* Extract provided:

----------

Every feature repeats this cycle. The codebase grows, but documentation is either missing, outdated, or self-contradictory. You've built a product, but no one can understand it without reading source code line by line.
How Archon Handles This
Archon treats documentation as a deliverable, not an afterthought. The delivery pipeline enforces this at multiple stages:
Manifest update (Close-Out step 1) — Every completed feature is recorded in the project manifest: what was done, where, what patterns were used. This is the project's living directory.
Knowledge evolution — When the agent discovers new patterns or makes architectural decisions, they're captured into skills and architecture decision records — not left as tribal knowledge in someone's chat history.
Drift detection — The drift mechanism tracks whether documentation reflects reality. When code changes outpace documentation updates, the drift counter increments. At threshold, the system forces alignment: "the manifest says auth uses JWT, but code has switched to session tokens — update the manifest."
Structured delivery records — Every significant change produces a structured log entry: what changed, why, what alternatives were considered and rejected. This is the project's institutional memory — the "why" behind every "what."
The end result: your project always has a current, accurate self-map. New members (human or AI) read the manifest and understand the system. No archaeology required.
Cluster 3: Planning, Architecture, and Performance

These journeys cover the point where coding too early becomes expensive. Archon inserts Verdict-backed planning, subsystem modeling, and continuous review before local fixes harden into architecture debt.
Journey 10: "Just Do What I Said" — Planning Is Your Job

You: "Add a notification system."
AI starts coding immediately. It picks a random component file, starts writing a <NotificationBell>, hard-codes a polling interval, stores read/unread state in useState, and creates an inline dropdown. 200 lines later, it says "done."

----------

* Data excerpts:

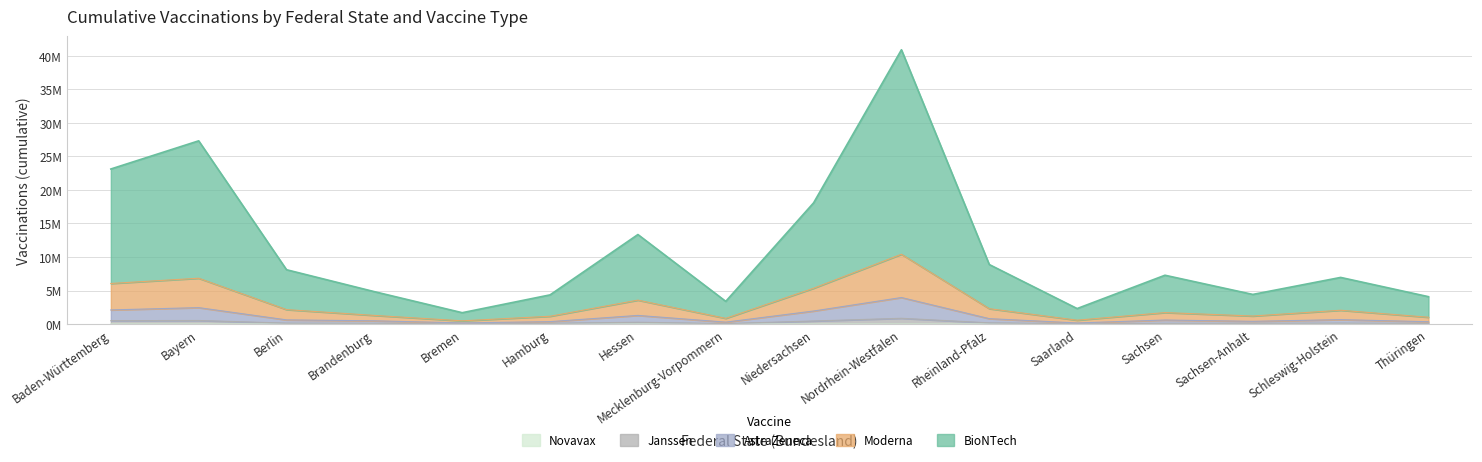

How many interior local valleys does the Moderna series have?

4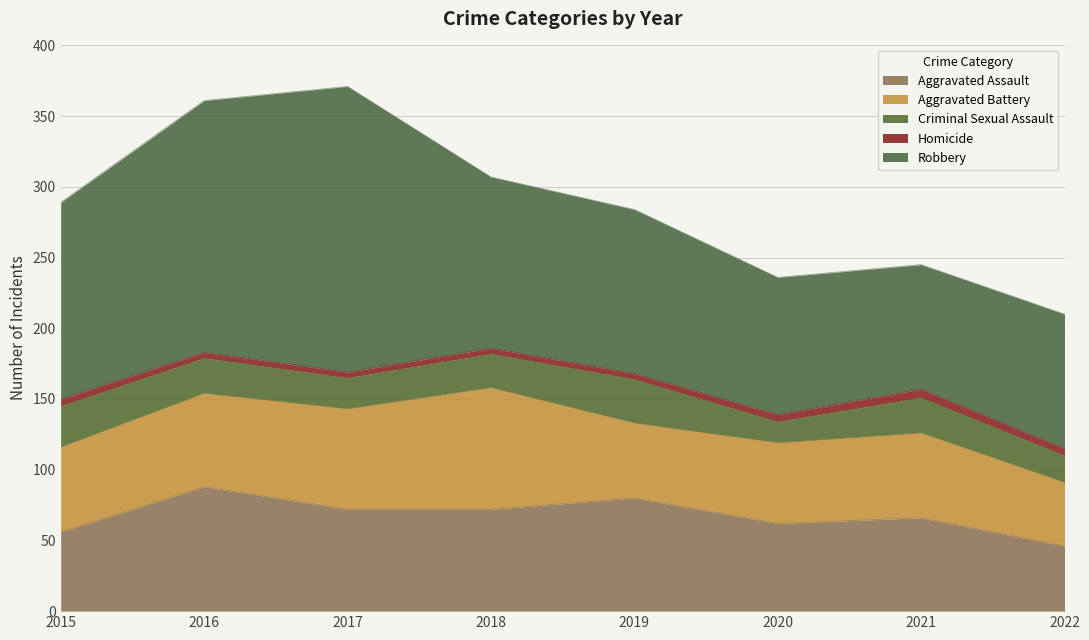

Which series has the widest spread of values?

Robbery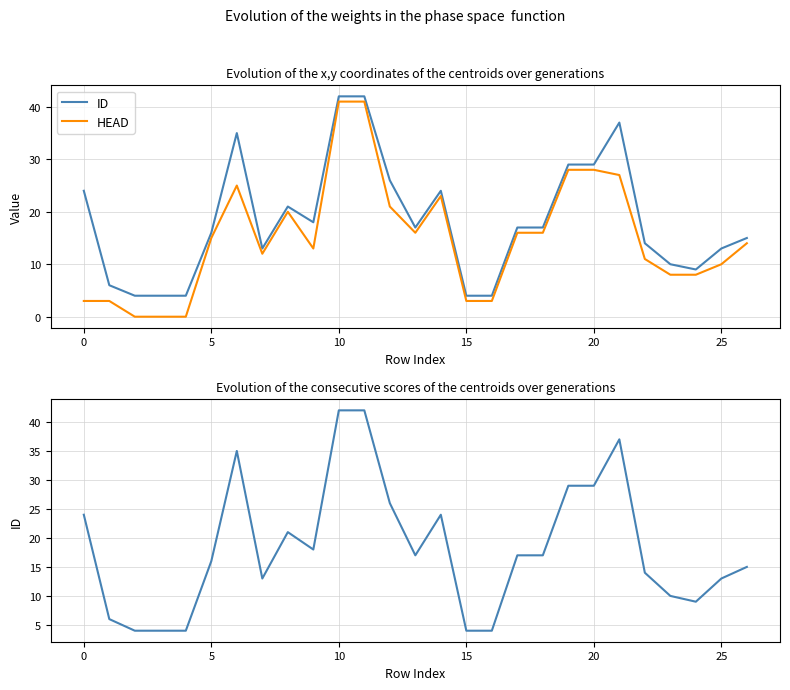

What is the sum of all HEAD values?

405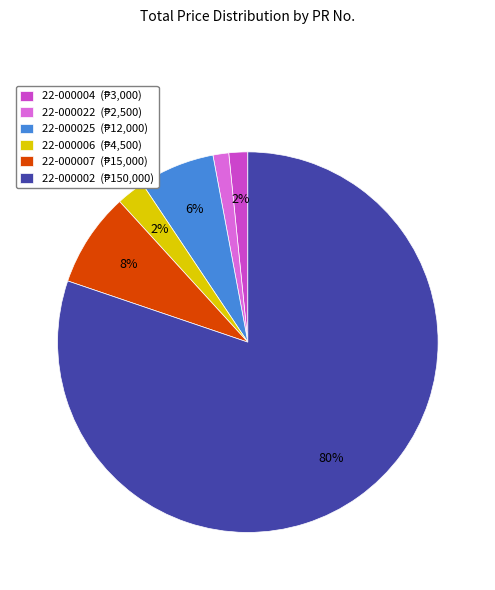

To the nearest percent, what is the average slice percentage?

17%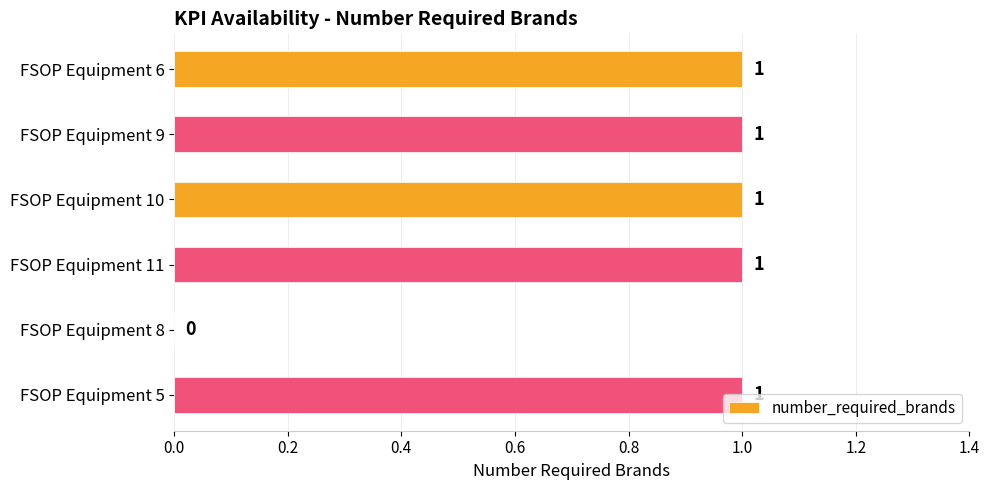

What is the sum of all values?

5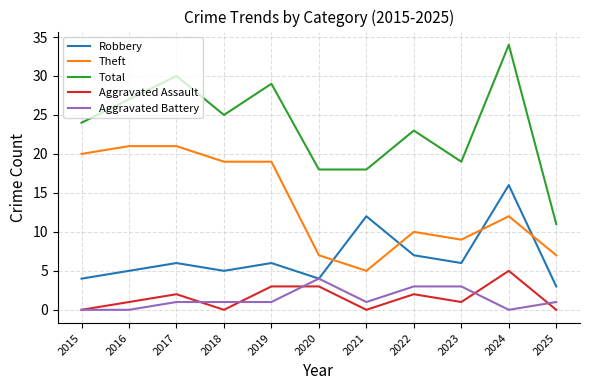

What is the difference between the maximum and minimum values in the Theft series?

16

----------

* Complete the following:
1. Answer these questions from the Archon extract:
(a) What is recorded in the project manifest for each completed feature?
(b) What happens to the drift counter when code changes outpace documentation updates?
(c) In the notification example, where does the AI store read/unread state?
2. Carry on the Archon extract from its last sentence.

* Answers per task:
1.
(a) What was done, where, and what patterns were used.
(b) It increments.
(c) In useState.

2.
You: "Wait — where's the backend? How do notifications get created? What about real-time updates? Persistence? Grouping? Read-all?"
AI didn't plan. It heard "notification system" and jumped to the first concrete thing it could render. There was no decomposition, no scope assessment, no sequencing. You now have a half-baked UI with no backend, no data model, and no migration path to the real architecture.
This happens on every non-trivial task. AI treats "build X" as "start typing X." The gap between "understand the requirement" and "produce correct code" — that's where engineering actually lives.
How Archon Handles This
The Decision Gate (Verdict) fires before any code is written. When a task arrives:
- Blast radius assessment — How many files, modules, and subsystems does this touch? A notification system touches: data model, API layer, real-time transport, UI components, state management. That's a multi-module delivery, not a single-file task.
- Decomposition — The task is broken into sequenced sub-deliveries: schema first, then API endpoints, then real-time subscription, then UI, then integration test.
- Dependency mapping — UI depends on API; API depends on schema. The agent won't start the UI until the data layer exists.
- Scope negotiation — If the task is too large for a single session, the Verdict proposes a phased plan and asks the stakeholder to confirm scope.
The result: AI doesn't "just start typing." It produces a Verdict-backed plan, then executes each accepted delivery through the self-directed interior: the agent chooses tool order, helper code, and backtracking, while the hard gates still protect scope, validation, Run-State, and review. Each sub-delivery is independently testable. If the session ends mid-way, the next session picks up from the plan — not from scratch.
Honesty note: early Archon versions did not have the Verdict gate (then called
GATE-1). The agent would jump straight into coding, just like vanilla AI. We added the gate after three consecutive deliveries required "undo and redo with a plan" — the cost of re-work exceeded the cost of planning by 3x.
Journey 11: The Architect Who Never Shows Up

You ask AI to add a caching layer. It adds node-cache to the API route handler — inline, right where the database call happens. It works.
Next week you need caching on three more endpoints. AI adds node-cache to each one independently. Different TTLs, different invalidation strategies, no shared abstraction.
Month later, you need Redis for production. Every endpoint has its own bespoke caching logic. There's no "caching layer" — there are 7 independent caching implementations.
AI never steps back to ask: "What's the right architectural boundary here?" It never proposes: "Before I add caching to endpoint #2, let me extract endpoint #1's cache into a shared service." It doesn't think architecturally because it has no architectural memory and no incentive to create one.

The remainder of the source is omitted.